§ **SUPPLIED TEXT**
————

RaymondLi0 / conversational-recommendations

70 stars 21 forks source link

movie-dialogue-dev

This repository contains the code for NeurIPS 2018 paper "Towards Deep Conversational Recommendations" https://arxiv.org/abs/1812.07617

Requirements

Usage

Get the data

Get ReDial data from https://github.com/ReDialData/website/tree/data and Movielens data https://grouplens.org/datasets/movielens/latest/. Note that for the paper we retrieved the Movielens data set in September 2017. The Movielens latest dataset has been updated since then.

git clone https://github.com/RaymondLi0/conversational-recommendations.git
cd conversational-recommendations
pip install -r requirements.txt
python -m nltk.downloader punkt

mkdir -p redial movielens
wget -O redial/redial_dataset.zip https://github.com/ReDialData/website/raw/data/redial_dataset.zip
wget -O movielens/ml-latest.zip http://files.grouplens.org/datasets/movielens/ml-latest.zip
# split ReDial data
python scripts/split-redial.py redial/
mv redial/test_data.jsonl redial/test_data
# split Movielens data
python scripts/split-movielens.py movielens/

Merge the movie lists by matching the movie names from ReDial and Movielens. Note that this will create an intermediate file movies_matched.csv, which is deleted at the end of the script.

————

§ **RECORDS SUPPLIED**
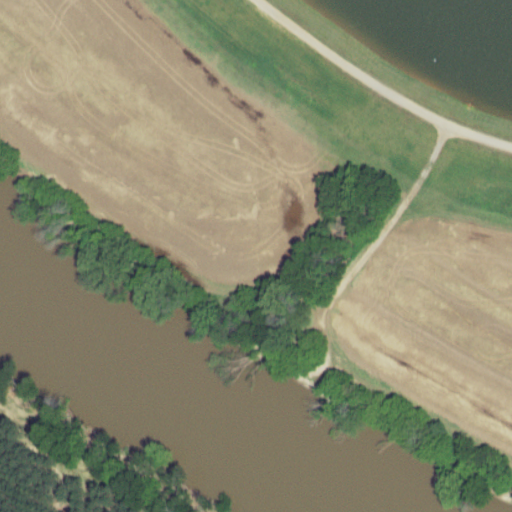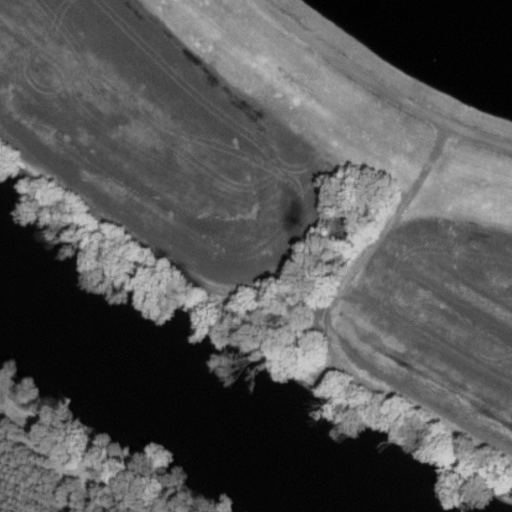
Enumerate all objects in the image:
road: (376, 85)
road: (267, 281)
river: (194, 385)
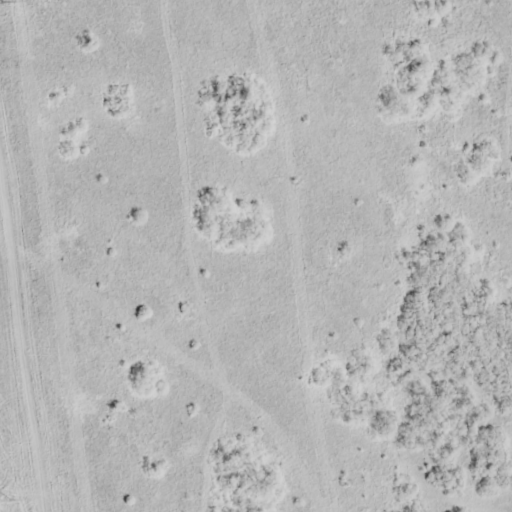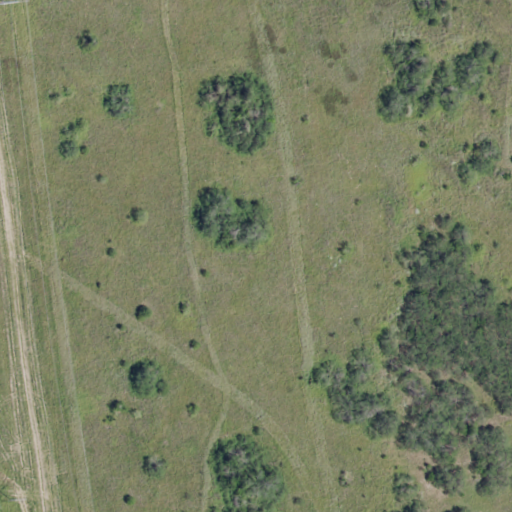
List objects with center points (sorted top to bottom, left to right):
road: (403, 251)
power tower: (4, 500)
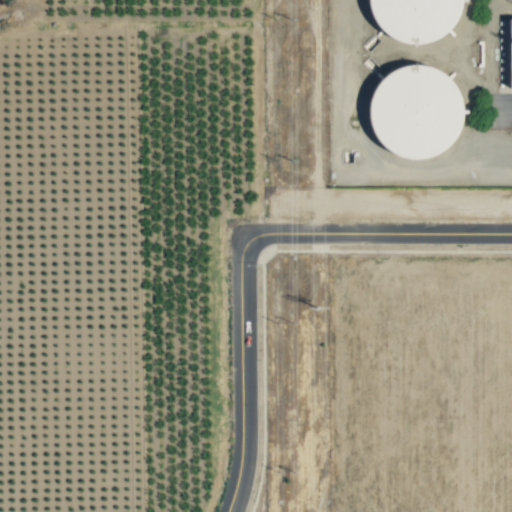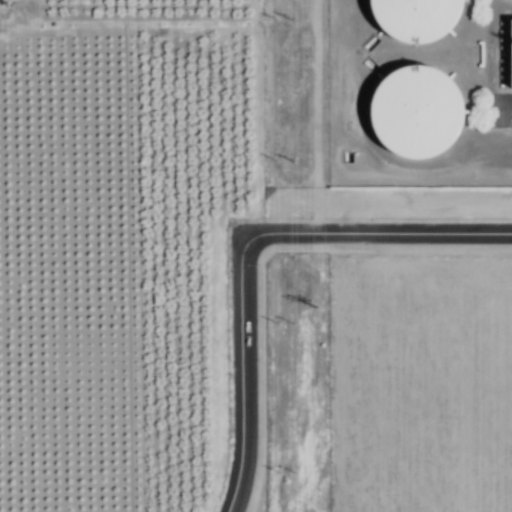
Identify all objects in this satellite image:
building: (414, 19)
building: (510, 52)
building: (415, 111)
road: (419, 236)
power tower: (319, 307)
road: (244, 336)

————

§ **GIVEN TASK**
Decide whether each statement agrees with the README for the conversational recommendations code, answering yes or no and quoting the README's deciding words: 1. The Movielens data used for the paper was retrieved in September 2017. 2. The file movies_matched.csv remains after the merging script finishes. 3. The ReDial data is split by running a script with the path redial/ as its argument. The entries can be set aside, since nothing here depends on them.

§ **EXPECTED ANSWER**
1. Yes: "Note that for the paper we retrieved the Movielens data set in September 2017."
2. No: "which is deleted at the end of the script."
3. Yes: "python scripts/split-redial.py redial/"